The battle could not be over yet. Araviel had two oaths to fulfill now, one to his honor, and the second, more important one, to the maiden whose sweet eyes were looking trustingly into his own now. Both were as strong and binding as the roar of the ocean, both as enduring as Feanor’s flame, and he accepted them with a smile, and a grateful prayer to the Valar above, who had been found generous enough to give him the greatest gift of all.
“Do you think Elian remembers that we’re standing right here?” Will asked Padric quietly, as a wry smile slipped across his face. He stood next to his foster-father, leaning on his left leg, the other bent in front of him, arms crossed disapprovingly over his chest. His eyes, always attentive and interested, were watching his sister and his friend, both of whom were sitting in a rather scandalous position on the floor, heads buried together beneath a mass of interlinked flaxen and honey-colored hair. Will hadn’t seen either one’s faces in a good five minutes.
“Let them have their fun,” Padric replied. “We’ve had precious little of it, these past few days.”
Will cocked his head to one side, still looking interestedly at Elian and Araviel, who were now whispering quietly, little laughs escaping them, light like the stars themselves in their dancing eyes. “Some people get all the luck,” he mumbled.
“How so?” Padric asked.
Will took a moment before replying. “I get tortured and wake up to you two, he gets tortured and wakes up to a kiss from the love of his life. Something seem somewhat unfair to you?”
Padric’s crooked grin was full of unspoken laughter, but he said nothing.
“Well, not that many women would have me now,” Will mused, a falsely pensive expression on his face. “I’m all covered in scars.” He ran a finger along the line of his cheek, where a gash still wept blood.
“Araviel has his fair share of those as well,” Padric said, “And scars always make for a gallant story.”
“There are stories and there are stories,” Will replied, “Would you have me wooing the maidens with true ones, or not-so-true ones?”
“Depends,” Padric replied.
“On how good you are at lying.”
“And I’m supposed to believe that you, a man of honor and with no wife, know a great deal more about this than the likes of me?” Will balked.

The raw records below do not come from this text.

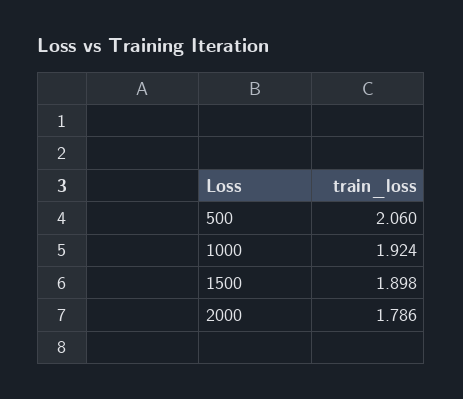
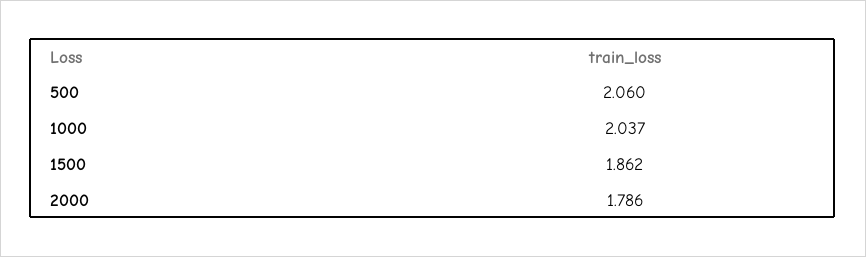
  {
    "500": 2.06,
-   "1000": 1.924,
+   "1000": 2.037,
-   "1500": 1.898,
+   "1500": 1.862,
    "2000": 1.786
  }

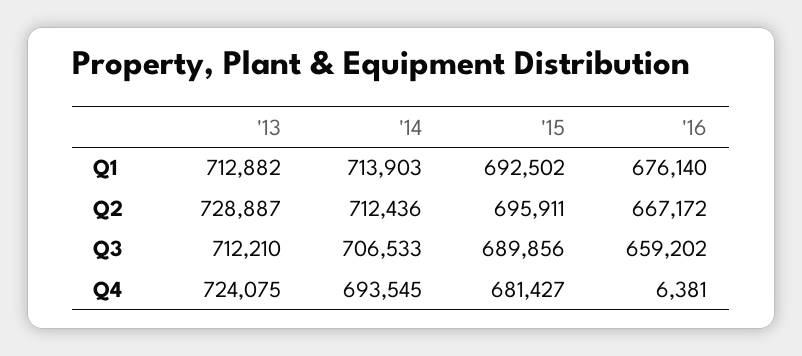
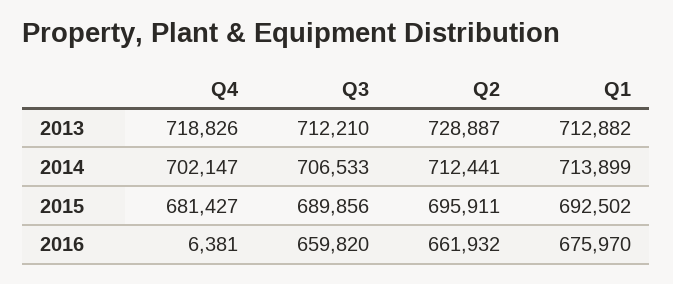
  {
    "'13": {
      "Q1": 712882,
      "Q2": 728887,
      "Q3": 712210,
-     "Q4": 724075
+     "Q4": 718826
    },
    "'14": {
-     "Q1": 713903,
+     "Q1": 713899,
-     "Q2": 712436,
+     "Q2": 712441,
      "Q3": 706533,
-     "Q4": 693545
+     "Q4": 702147
    },
    "'15": {
      "Q1": 692502,
      "Q2": 695911,
      "Q3": 689856,
      "Q4": 681427
    },
    "'16": {
-     "Q1": 676140,
+     "Q1": 675970,
-     "Q2": 667172,
+     "Q2": 661932,
-     "Q3": 659202,
+     "Q3": 659820,
      "Q4": 6381
    }
  }

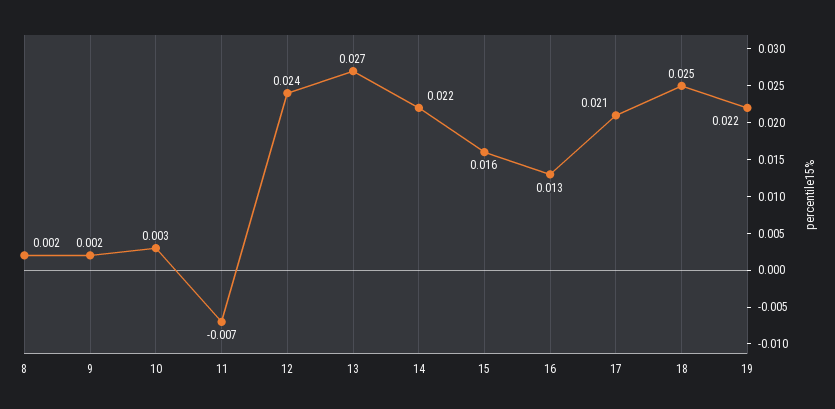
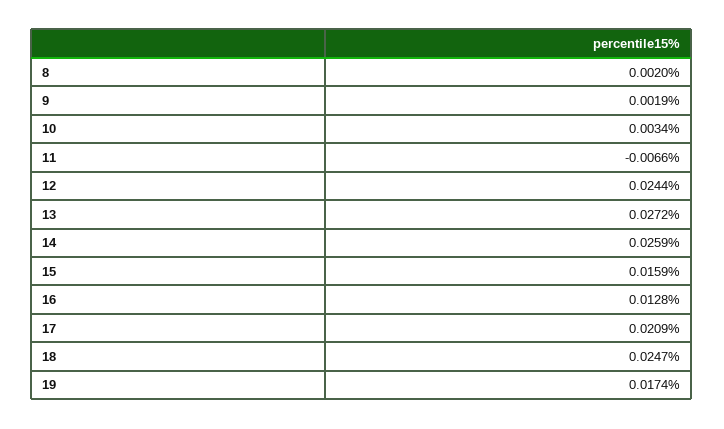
  {
    "8": 0.002,
    "9": 0.0019,
    "10": 0.0034,
    "11": -0.0066,
    "12": 0.0244,
    "13": 0.0272,
-   "14": 0.022,
+   "14": 0.0259,
    "15": 0.0159,
    "16": 0.0128,
    "17": 0.0209,
    "18": 0.0247,
-   "19": 0.022
+   "19": 0.0174
  }

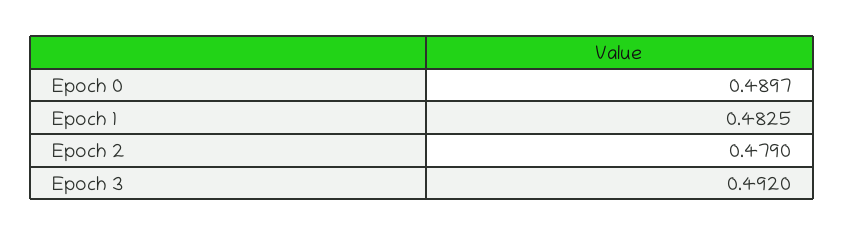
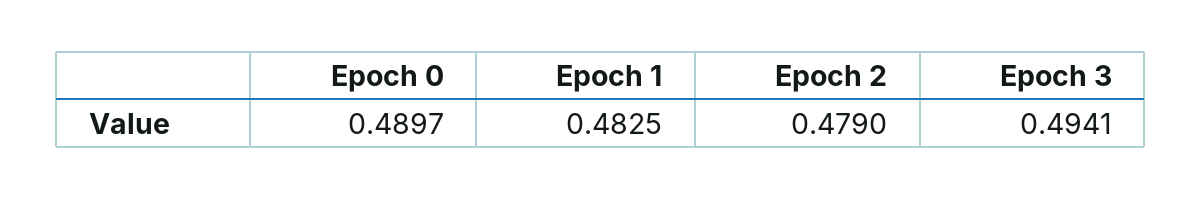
  {
    "Epoch 0": 0.4897,
    "Epoch 1": 0.4825,
    "Epoch 2": 0.479,
-   "Epoch 3": 0.492
+   "Epoch 3": 0.4941
  }

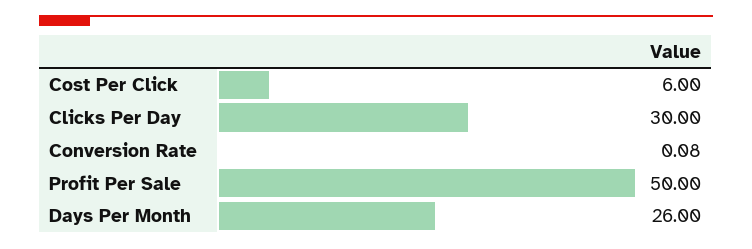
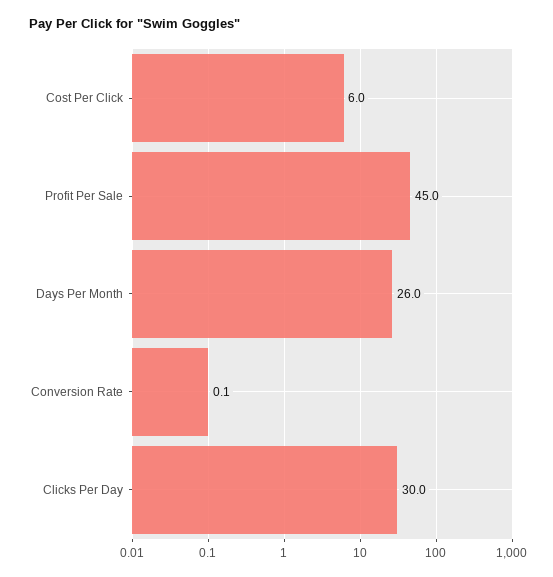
  {
    "Cost Per Click": 6,
    "Clicks Per Day": 30,
    "Conversion Rate": 0.08,
-   "Profit Per Sale": 50,
+   "Profit Per Sale": 45,
    "Days Per Month": 26
  }

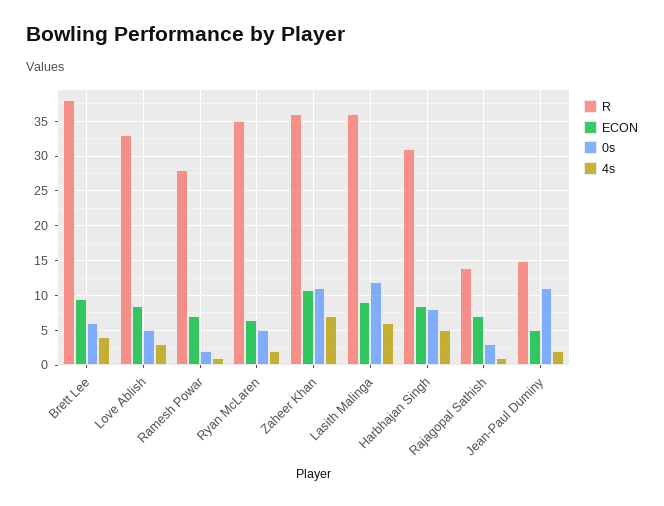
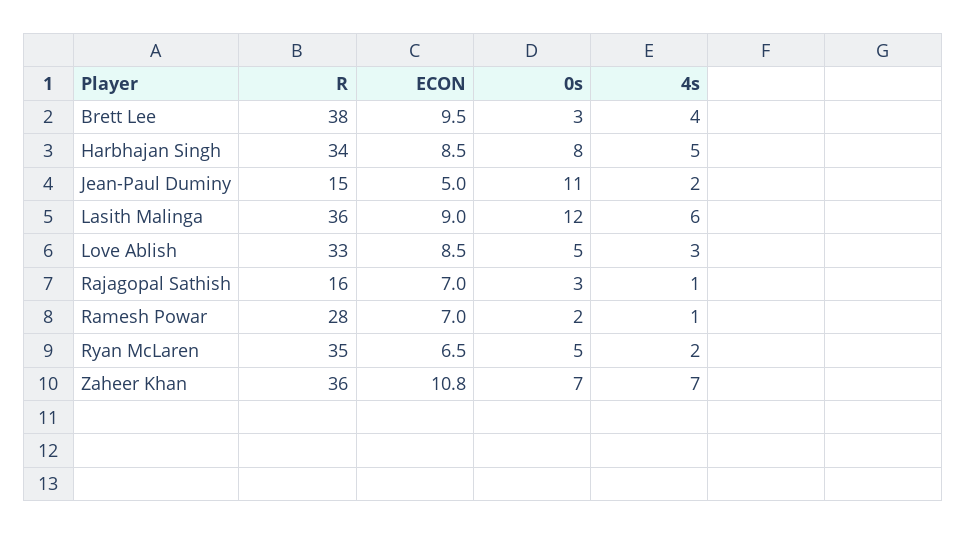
  {
    "R": {
      "Brett Lee": 38,
      "Love Ablish": 33,
      "Ramesh Powar": 28,
      "Ryan McLaren": 35,
      "Zaheer Khan": 36,
      "Lasith Malinga": 36,
-     "Harbhajan Singh": 31,
+     "Harbhajan Singh": 34,
-     "Rajagopal Sathish": 14,
+     "Rajagopal Sathish": 16,
      "Jean-Paul Duminy": 15
    },
    "ECON": {
      "Brett Lee": 9.5,
      "Love Ablish": 8.5,
      "Ramesh Powar": 7,
      "Ryan McLaren": 6.5,
      "Zaheer Khan": 10.8,
      "Lasith Malinga": 9,
      "Harbhajan Singh": 8.5,
      "Rajagopal Sathish": 7,
      "Jean-Paul Duminy": 5
    },
    "0s": {
-     "Brett Lee": 6,
+     "Brett Lee": 3,
      "Love Ablish": 5,
      "Ramesh Powar": 2,
      "Ryan McLaren": 5,
-     "Zaheer Khan": 11,
+     "Zaheer Khan": 7,
      "Lasith Malinga": 12,
      "Harbhajan Singh": 8,
      "Rajagopal Sathish": 3,
      "Jean-Paul Duminy": 11
    },
    "4s": {
      "Brett Lee": 4,
      "Love Ablish": 3,
      "Ramesh Powar": 1,
      "Ryan McLaren": 2,
      "Zaheer Khan": 7,
      "Lasith Malinga": 6,
      "Harbhajan Singh": 5,
      "Rajagopal Sathish": 1,
      "Jean-Paul Duminy": 2
    }
  }

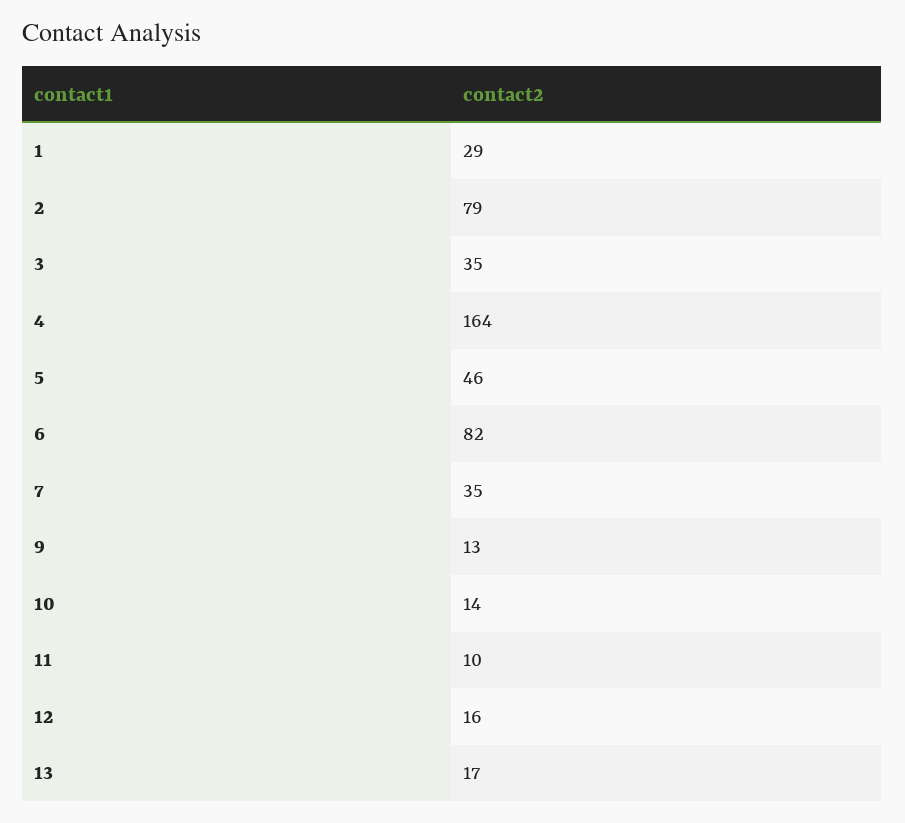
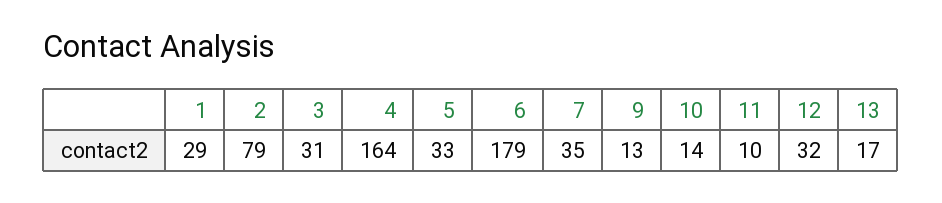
  {
    "1": 29,
    "2": 79,
-   "3": 35,
+   "3": 31,
    "4": 164,
-   "5": 46,
+   "5": 33,
-   "6": 82,
+   "6": 179,
    "7": 35,
    "9": 13,
    "10": 14,
    "11": 10,
-   "12": 16,
+   "12": 32,
    "13": 17
  }

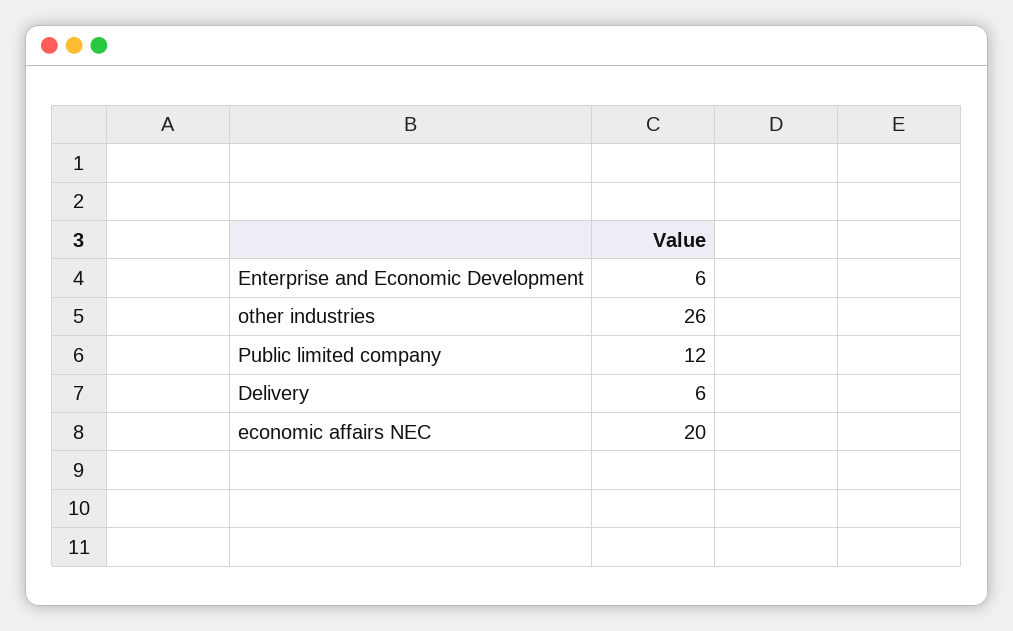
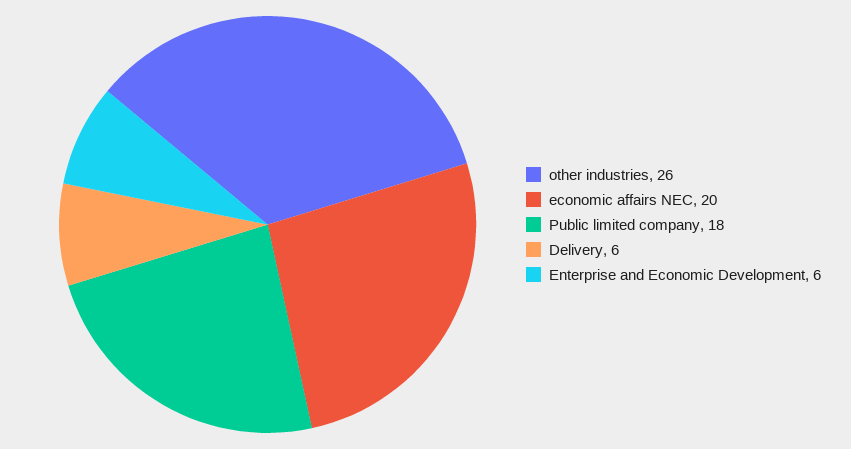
  {
    "Enterprise and Economic Development": 6,
    "other industries": 26,
-   "Public limited company": 12,
+   "Public limited company": 18,
    "Delivery": 6,
    "economic affairs NEC": 20
  }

“Aye,” Padric said with a grin. “Just ask all the maidens in Rohan. They’ll tell you all about that Balrog I slayed, and the Princess I saved, and the King I supped with. Oh, and the Dragon I-“
Will rolled his eyes, and slipped to the floor, as far away from Araviel and Elian as possible. “Well I personally thought the dwarf jokes were more entertaining,” he mumbled to no one in particular.
A small smile slipped across his face. “Nine months,” he said quietly, and began to laugh.